Before, his pieces didn't have a romantic visualization attached to them.

These visualists are "very few and far between," Stannard said. "This area has an unusual number."

Three of the exhibiting artists are from Maryland, while Bill Hook hails from Seattle and Csont from Pittsburgh.

"All these architects are artists," Stannard said. "This show shows that unique angle."

"To me, they have a very whimsical way about them," Pascale said of his pieces, "like they come straight out of his mind into scratchy ink drawings."

"Hook," she continued, "I think, is off the hook."

His Wyeth-like composition and earth-tone palette give his pieces a quietness, and they exude a simultaneous raw, brainstorm feeling and a clean and polished one.
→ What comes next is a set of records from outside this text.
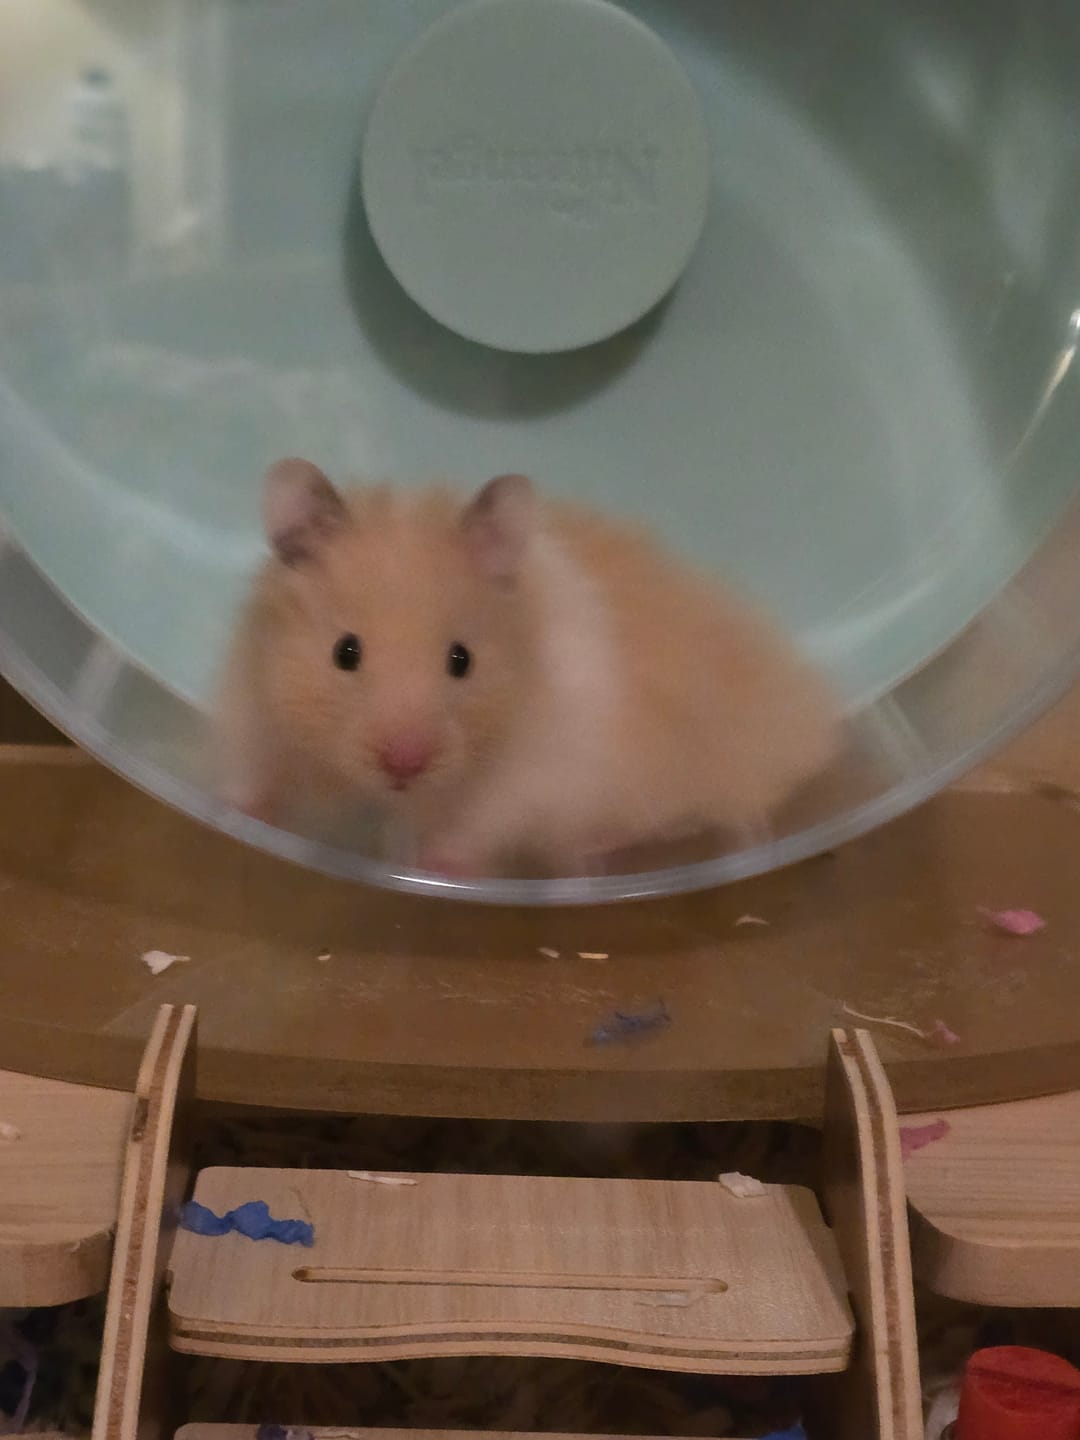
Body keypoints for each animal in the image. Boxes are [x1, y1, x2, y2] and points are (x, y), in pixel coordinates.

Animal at [216, 457, 840, 876]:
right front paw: (240, 813)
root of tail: (813, 724)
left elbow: (475, 826)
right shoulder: (251, 707)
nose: (405, 763)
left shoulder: (521, 782)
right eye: (345, 652)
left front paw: (437, 867)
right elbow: (255, 769)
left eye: (462, 660)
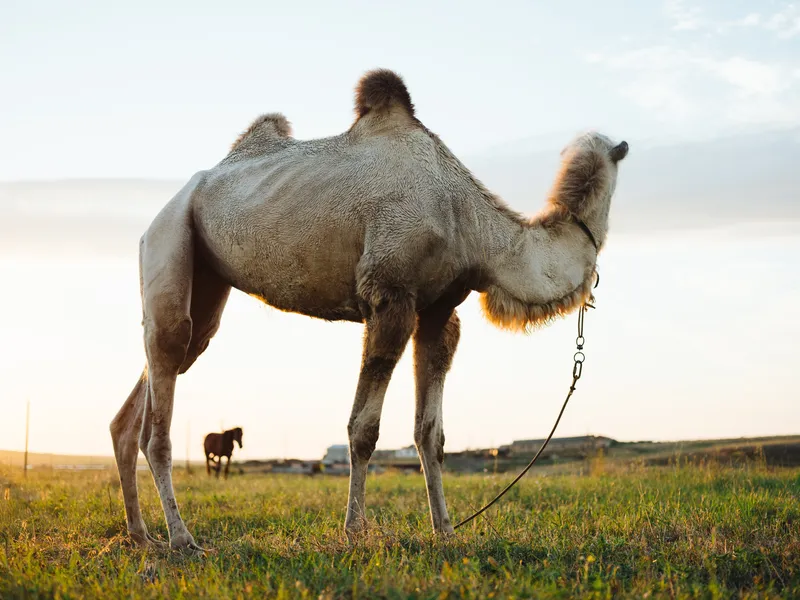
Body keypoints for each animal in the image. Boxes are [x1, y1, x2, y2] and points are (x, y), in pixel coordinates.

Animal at [109, 68, 628, 551]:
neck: (469, 223)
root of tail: (167, 207)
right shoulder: (389, 295)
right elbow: (363, 429)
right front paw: (355, 530)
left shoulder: (438, 313)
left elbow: (431, 433)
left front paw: (445, 530)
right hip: (171, 234)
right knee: (163, 384)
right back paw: (182, 539)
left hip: (205, 279)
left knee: (150, 388)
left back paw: (141, 535)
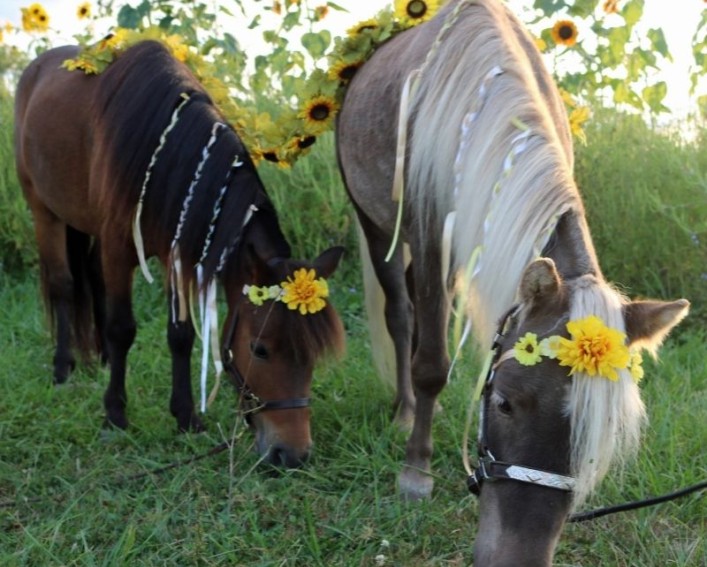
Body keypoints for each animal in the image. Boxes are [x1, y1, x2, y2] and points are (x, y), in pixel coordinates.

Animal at [14, 40, 345, 469]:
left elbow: (181, 335)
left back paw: (101, 359)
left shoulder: (177, 253)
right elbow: (123, 328)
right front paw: (115, 414)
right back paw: (62, 369)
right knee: (64, 286)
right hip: (45, 211)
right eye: (260, 350)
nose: (292, 454)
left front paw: (186, 417)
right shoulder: (120, 247)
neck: (162, 148)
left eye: (313, 356)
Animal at [336, 0, 688, 563]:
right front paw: (415, 472)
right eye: (502, 401)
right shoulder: (429, 232)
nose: (517, 558)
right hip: (377, 224)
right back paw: (405, 412)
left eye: (603, 431)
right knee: (400, 310)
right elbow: (431, 364)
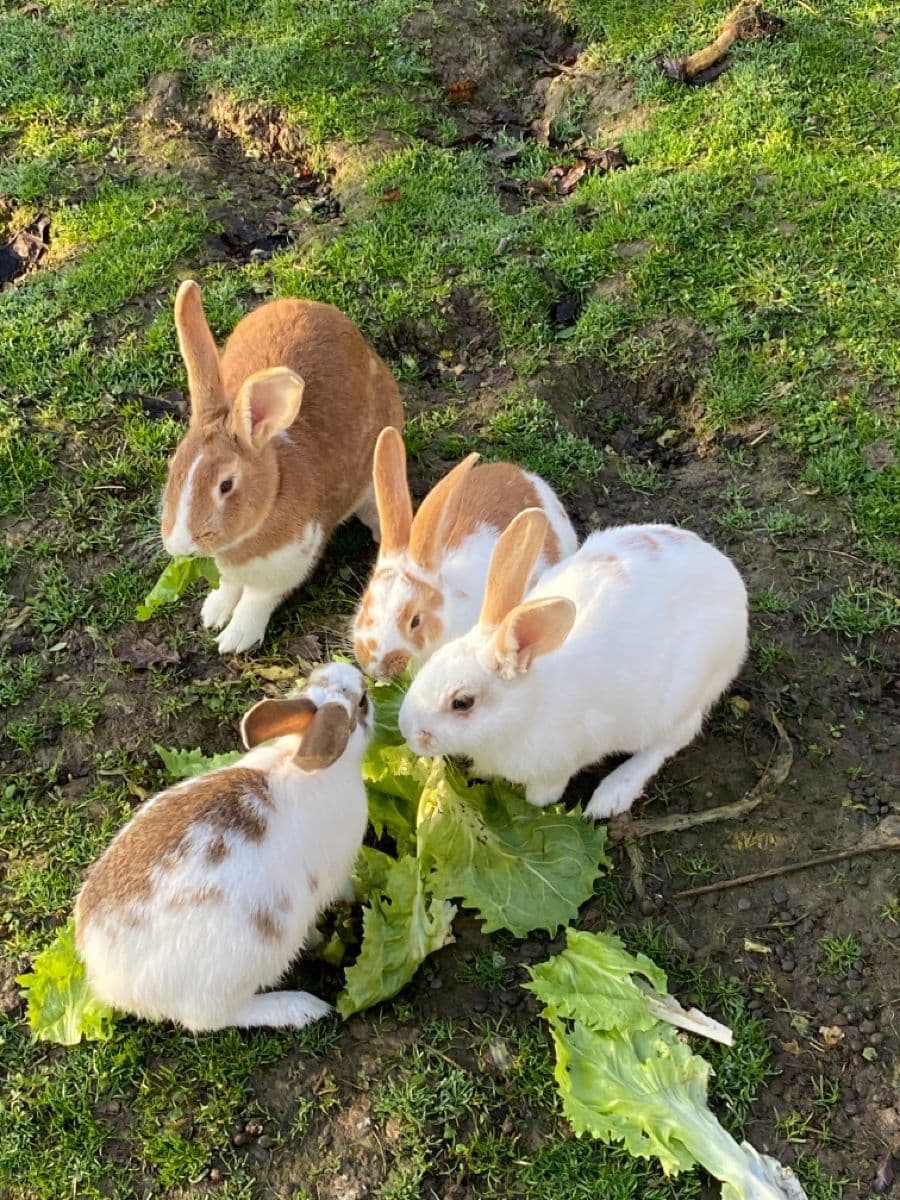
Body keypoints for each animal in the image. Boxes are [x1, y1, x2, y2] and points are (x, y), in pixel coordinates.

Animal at [74, 662, 371, 1032]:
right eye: (363, 702)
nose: (361, 674)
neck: (296, 759)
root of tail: (109, 983)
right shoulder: (336, 870)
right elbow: (343, 888)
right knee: (215, 1018)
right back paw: (298, 1007)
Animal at [160, 280, 404, 654]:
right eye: (174, 467)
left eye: (226, 484)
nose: (179, 546)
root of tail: (308, 303)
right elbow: (229, 586)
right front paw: (213, 613)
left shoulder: (288, 566)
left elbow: (255, 601)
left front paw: (234, 640)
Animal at [398, 509, 748, 821]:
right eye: (431, 662)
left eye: (462, 702)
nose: (407, 731)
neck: (524, 709)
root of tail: (732, 583)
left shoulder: (554, 769)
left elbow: (541, 796)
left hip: (680, 698)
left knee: (670, 742)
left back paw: (611, 795)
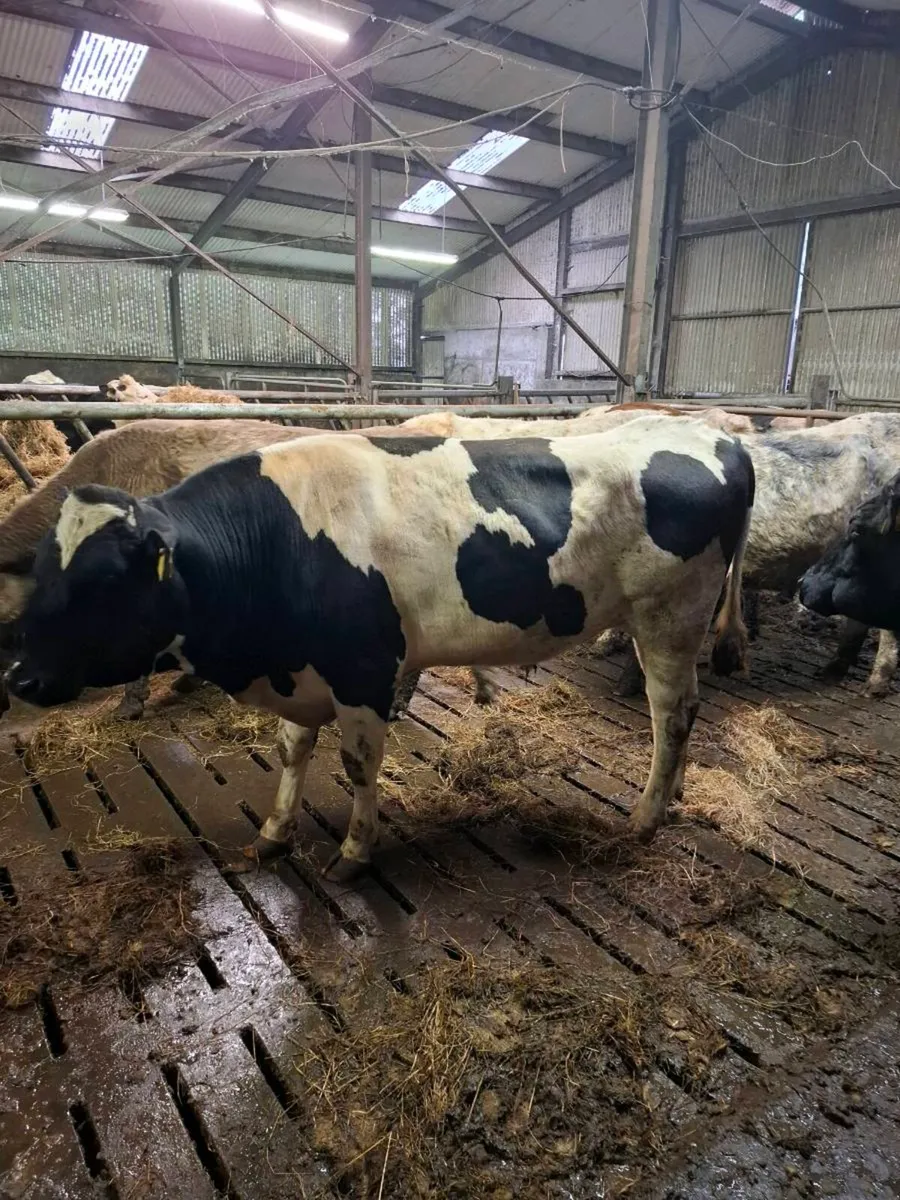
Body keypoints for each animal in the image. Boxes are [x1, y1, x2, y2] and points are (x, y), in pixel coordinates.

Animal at [7, 418, 754, 876]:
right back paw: (670, 800)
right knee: (683, 713)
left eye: (103, 582)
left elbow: (358, 764)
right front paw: (274, 834)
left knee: (672, 714)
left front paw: (355, 851)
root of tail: (711, 433)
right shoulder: (305, 670)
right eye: (41, 570)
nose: (19, 677)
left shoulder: (363, 671)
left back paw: (646, 818)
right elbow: (292, 751)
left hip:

His work has been published in more than seven books.

"It has that energy but it also has that finished quality," she said.

White's pieces are done with vibrant oils whose depth, at times, makes them appear nearly three-dimensional.

Craig, meanwhile, uses oils to create textured pieces that sometimes border on abstract expressionism, with unusual house colorings, like shades of violet and purples.

Csont, who served as president of the American Society of Architectural Illustrators, uses watercolor in a way that looks detailed and yet lose, realistic yet dreamy.

Everyone can appreciate plein air painting, Pascale added. She coupled this idea with the theme of "Home for the Holidays," asking each architect for his interpretation of what home means.

The pieces show homes through all the seasons — from fall foliage to snow to the colors of spring flowers — but because people often spend more time at home around the holidays, Pascale thought December an ideal time for a home-themed exhibition.